Domestic Violence Hurts Everyone
Of course it is possible here, it is possible anywhere. It could be any one of our mothers, sisters or daughters.
As we all know now, after more than seven years, Drew Peterson has been convicted for the death of his wife, Stacey Peterson, and is suspected in the disappearance of his college girlfriend Kathleen Savio.
When we hear about stories like this, most of us do not entertain the thought that something like this could happen in our own community. Hopefully it never will; however, the reality is that it can.
Domestic violence is a crime of control. It does not see the color of skin, marital status, sexual preference, level of education, age or even gender. That is right, not even gender; however, most domestic violence victims are women.
In many cases, it usually starts with verbal abuse or a slight shove. If not addressed at that point, it almost always gets worse as the abuser will think that it is ok. It can escalate into a push, a slap, a punch, severe beatings and even rape.
Some examples of abuse include but are not limited to: name-calling or putdowns, withholding money, sexual assault, keeping a partner from relationships with friends and family, stopping a partner from seeking employment, actual or threatened physical harm, stalking and intimidation.
Here are some startling statistics: one out of three women in America have been physically or sexually abused by a husband or boyfriend at some point in their lives.

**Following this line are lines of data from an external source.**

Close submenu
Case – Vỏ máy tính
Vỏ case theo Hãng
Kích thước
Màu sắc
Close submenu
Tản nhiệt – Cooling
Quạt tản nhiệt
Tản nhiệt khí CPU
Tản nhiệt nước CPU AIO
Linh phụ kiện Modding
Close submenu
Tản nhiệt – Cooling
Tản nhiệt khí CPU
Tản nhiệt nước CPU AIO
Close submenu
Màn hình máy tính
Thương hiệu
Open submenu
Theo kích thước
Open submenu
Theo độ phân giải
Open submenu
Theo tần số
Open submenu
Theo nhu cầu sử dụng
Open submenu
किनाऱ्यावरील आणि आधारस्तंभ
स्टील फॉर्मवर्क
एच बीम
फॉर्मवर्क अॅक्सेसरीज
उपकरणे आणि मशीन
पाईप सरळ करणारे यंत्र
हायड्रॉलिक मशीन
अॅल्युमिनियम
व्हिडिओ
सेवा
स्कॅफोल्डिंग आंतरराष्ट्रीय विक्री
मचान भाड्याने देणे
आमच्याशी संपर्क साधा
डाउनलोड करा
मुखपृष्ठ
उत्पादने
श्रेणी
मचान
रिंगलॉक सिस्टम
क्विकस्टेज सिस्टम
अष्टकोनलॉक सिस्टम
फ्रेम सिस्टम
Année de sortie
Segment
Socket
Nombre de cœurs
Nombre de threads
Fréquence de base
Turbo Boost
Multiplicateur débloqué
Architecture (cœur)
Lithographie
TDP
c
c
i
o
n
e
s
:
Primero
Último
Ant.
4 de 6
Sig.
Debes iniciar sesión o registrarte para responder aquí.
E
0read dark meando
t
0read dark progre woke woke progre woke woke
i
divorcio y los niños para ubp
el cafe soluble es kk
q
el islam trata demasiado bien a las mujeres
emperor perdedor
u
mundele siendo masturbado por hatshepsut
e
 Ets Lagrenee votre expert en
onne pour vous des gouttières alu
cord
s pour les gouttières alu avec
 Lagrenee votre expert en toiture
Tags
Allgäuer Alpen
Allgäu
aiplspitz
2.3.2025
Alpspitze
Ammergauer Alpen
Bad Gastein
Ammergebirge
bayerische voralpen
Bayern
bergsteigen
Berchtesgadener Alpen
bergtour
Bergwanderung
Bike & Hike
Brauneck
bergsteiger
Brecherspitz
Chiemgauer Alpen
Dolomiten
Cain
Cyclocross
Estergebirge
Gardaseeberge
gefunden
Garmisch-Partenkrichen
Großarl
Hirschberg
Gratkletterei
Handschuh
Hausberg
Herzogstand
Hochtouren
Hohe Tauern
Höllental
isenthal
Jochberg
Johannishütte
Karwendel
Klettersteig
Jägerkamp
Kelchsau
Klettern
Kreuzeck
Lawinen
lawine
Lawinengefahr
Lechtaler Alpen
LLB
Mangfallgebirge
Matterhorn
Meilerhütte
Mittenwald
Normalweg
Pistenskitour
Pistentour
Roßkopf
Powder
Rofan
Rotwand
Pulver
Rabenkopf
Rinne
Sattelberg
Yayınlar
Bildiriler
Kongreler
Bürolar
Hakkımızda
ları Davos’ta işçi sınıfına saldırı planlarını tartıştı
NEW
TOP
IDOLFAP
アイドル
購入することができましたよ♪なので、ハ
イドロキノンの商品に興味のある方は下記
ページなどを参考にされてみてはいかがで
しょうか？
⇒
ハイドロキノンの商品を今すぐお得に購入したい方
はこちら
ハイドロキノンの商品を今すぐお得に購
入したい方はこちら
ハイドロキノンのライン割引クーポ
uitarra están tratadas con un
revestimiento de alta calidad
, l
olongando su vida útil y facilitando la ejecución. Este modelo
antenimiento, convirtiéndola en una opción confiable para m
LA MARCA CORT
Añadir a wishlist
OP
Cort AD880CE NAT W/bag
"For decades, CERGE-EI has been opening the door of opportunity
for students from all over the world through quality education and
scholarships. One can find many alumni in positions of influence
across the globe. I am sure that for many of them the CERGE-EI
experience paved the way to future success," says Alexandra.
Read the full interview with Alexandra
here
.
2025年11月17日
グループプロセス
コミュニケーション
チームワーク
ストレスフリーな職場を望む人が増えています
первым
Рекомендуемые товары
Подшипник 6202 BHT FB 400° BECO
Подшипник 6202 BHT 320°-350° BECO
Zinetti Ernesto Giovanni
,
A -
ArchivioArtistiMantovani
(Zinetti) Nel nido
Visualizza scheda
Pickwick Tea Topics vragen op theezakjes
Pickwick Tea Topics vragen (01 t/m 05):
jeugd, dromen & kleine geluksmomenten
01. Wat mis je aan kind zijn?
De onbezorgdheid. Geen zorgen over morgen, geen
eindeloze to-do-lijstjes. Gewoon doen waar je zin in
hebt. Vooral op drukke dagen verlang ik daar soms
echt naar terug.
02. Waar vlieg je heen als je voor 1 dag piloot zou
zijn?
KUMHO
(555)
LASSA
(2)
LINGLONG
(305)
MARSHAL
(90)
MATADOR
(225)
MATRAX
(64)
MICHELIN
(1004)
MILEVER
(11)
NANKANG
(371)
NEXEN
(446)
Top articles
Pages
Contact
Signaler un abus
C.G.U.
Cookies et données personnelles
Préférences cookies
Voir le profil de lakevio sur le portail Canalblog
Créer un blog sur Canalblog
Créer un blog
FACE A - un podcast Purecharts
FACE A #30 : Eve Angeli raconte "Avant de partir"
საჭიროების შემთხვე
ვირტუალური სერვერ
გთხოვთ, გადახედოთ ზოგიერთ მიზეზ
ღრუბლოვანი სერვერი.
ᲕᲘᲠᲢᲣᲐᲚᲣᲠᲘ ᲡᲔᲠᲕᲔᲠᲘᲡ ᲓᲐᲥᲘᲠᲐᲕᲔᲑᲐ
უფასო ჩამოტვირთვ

Between 40 percent and 60 percent of men who abuse women also abuse children. Approximately 1.3 million women and 835,000 men are physically assaulted by an intimate partner annually. Approximately 324,000 women experience violence by an intimate partner annually during pregnancy. In 2000, 1,247 women and 440 men were killed by an intimate partner.
Additionally, statistic show that children who live in homes where domestic violence occurs are more likely to be abused and/or neglected and even though they may not be physically harmed, they may have emotional and behavioral problems. Further, as children grow older and enter into relationships, they may think that it is ok or normal to abuse or be abused.
In most cases, the abuser will apologize, promise that it will never happen again, blame the victim and say that the abuse was not as bad as the victim claims. In any case, it is imperative to get out of the relationship as it will continue and likely get worse. Better yet, at the first sign of abuse, whether emotional or physical, get out! Unfortunately, many victims are afraid to leave. This is exactly what the abuser wants. If this is the case, notify someone close i.e. a family member, friend or neighbor who would be willing to call the police or a local organization that will provide assistance.
If you witnesses domestic violence, please call the police immediately, as it may prevent serious injury or could even save a life. The first Neighborhood Watch was formed because a woman was raped and murdered and no one did anything to save her or help apprehend her attacker.
How would anyone of us feel if a loved one was a victim of abuse? How would we feel if they were seriously injured or killed? Even worse, if it was witnessed and those who witnessed the abuse stood by and did nothing because they did not want to get involved or thought it was not their problem?